Crow shook his head. “That’s because they don’t want to get stepped on…this is different. I don’t think they can abide the light.” It was a strange word to use and it hung there in the air, both of them aware of it and of what it implied.
Newton looked up at the sky. There were a dozen beams of light—the pillars of heaven, he thought, remembering the phrase from an old book. The pillars of heaven, and these little monsters can’t abide them. “No,” he whispered, but he meant yes.
Around them the gloom was visibly diminishing as the clouds above burned away. Now there was a big central column—heaven’s mainstay, Newton thought—and its light washed across the entire field. The sunlight, cold and raw with the humidity of a lurking storm, was still rich and pure and it washed over them and over the sea of roaches that instantly turned and fled in a swarm back toward the house.

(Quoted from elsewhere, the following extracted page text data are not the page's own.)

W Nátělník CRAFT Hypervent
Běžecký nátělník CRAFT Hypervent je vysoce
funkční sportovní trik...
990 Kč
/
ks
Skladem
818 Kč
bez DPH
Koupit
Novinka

In thirty seconds every one of them was gone except the bugs that lay smashed and dead in the line from where they had first been attacked. How many had they killed? A thousand? Five thousand? It hadn’t made even a dent in the ocean of them there had been.
Newton suddenly became entirely self-conscious about the fact that he was standing there with his pants down and turned with an absurd stab at modesty away from Crow and pulled up his boxers and jeans—checking to make sure there were no roaches hiding in the folds—and zipped and buckled. As he slipped his belt through the last loop a huge shiver of absolute disgust shook him from head to toes and he took a step away from Crow and vomited into the brush. While he spit and gagged the forest seemed to tilt and sway around him.
“We’ve got less than an hour before sunset, Newt,” Crow said urgently. “We have to make it to the pitch long before then.”
Newton straightened, his face green and his eyes runny with tears from straining to empty his gut, and he stared at Crow for a long second, then looked up at the sky. The light was slanting down from an extreme angle as the sun slid toward the southern treeline. They would be in darkness long before the sun actually set on the region.
“Little bastards must have gone back into the house…don’t ask me how. Or why. But if they’re regrouping or some shit then it’s our cue to haul ass.”
They started running toward the forest and this time Newton ran as fast as Crow.
(5)
Vic punched the dashboard lighter in and when it popped he lit his cigarette and then handed it to Ruger. They smoked in silence for a long time, watching as the sun slipped below the treeline. Vic’s pickup was tucked back into a copse of trees, safe within shadows as dense as the bottom of a well. They could see the sun, but the rays did not penetrate even as far as the truck’s hood. Ruger’s ski mask, hat, and gloves were on the backseat. He wouldn’t need them again tonight. Vic looked at his wristwatch. “Sun’ll be down in ten minutes.”